## Task set
1. Answer these from the Guilbault passage, labeling each answer (a), (b) or (c):
(a) How many Quebec parish documents confirm Paul Guilbault père's identity as Gabriel's brother?
(b) What were Gabriel Guilbault's Athabasca wages?
(c) By what date was he back at Lachine?
2. List every amount in livres that the Guilbault passage gives, with what each amount is.
3. Print the stretch of the Guilbault passage from "The NWC's own" through "the Oregon settlement.".

## Source extract
The NWC's own dissolution ledger distinguished them with different surname spellings. The disambiguation that required five volumes to establish was built into the company's accounting all along. Paul Guilbault père's identity as Gabriel's brother is confirmed through seven Quebec parish documents. Paul "The Canadian" is Gauthier Entry #57 — HBC 1821–1840, linked to Hilaire Guilbault and the Oregon settlement.
The Result
Gabriel Guilbault was continuously employed by the North West Company from 1816 through the 1821 merger — five years documented across five HBCA volumes in two search platforms. His route: Lac La Pluie to Athabasca. Athabasca wages: 450 livres. Net balance after post deductions: 336 livres. Gross wage figure in the dissolution payment records: 610 livres. His account was formally settled — and he was back at Lachine by August 31, 1821, in the same dissolution payment list as the Indigenous voyageurs who had paddled with him.

## Given data
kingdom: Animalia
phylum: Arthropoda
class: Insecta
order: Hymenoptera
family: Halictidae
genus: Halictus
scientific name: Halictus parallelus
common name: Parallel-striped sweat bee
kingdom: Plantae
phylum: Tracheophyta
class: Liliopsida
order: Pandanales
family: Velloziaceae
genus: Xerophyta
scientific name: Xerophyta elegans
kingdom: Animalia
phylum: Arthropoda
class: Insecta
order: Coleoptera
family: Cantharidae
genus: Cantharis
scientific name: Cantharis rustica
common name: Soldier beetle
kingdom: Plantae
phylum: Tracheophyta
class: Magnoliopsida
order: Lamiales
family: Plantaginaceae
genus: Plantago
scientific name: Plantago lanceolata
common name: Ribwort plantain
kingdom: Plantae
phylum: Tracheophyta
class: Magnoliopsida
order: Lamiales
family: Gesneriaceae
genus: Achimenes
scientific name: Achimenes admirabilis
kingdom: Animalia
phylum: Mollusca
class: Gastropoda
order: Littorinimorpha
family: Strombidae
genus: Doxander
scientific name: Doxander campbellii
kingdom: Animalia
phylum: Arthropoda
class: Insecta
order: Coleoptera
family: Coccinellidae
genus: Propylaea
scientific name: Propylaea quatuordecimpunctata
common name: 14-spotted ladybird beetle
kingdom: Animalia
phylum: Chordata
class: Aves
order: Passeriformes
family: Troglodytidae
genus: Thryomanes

## Expected responses
1.
(a) Seven
(b) 450 livres
(c) August 31, 1821

2.
- 450 livres: Athabasca wages
- 336 livres: net balance after post deductions
- 610 livres: gross wage figure in the dissolution payment records

3.
The NWC's own dissolution ledger distinguished them with different surname spellings. The disambiguation that required five volumes to establish was built into the company's accounting all along. Paul Guilbault père's identity as Gabriel's brother is confirmed through seven Quebec parish documents. Paul "The Canadian" is Gauthier Entry #57 — HBC 1821–1840, linked to Hilaire Guilbault and the Oregon settlement.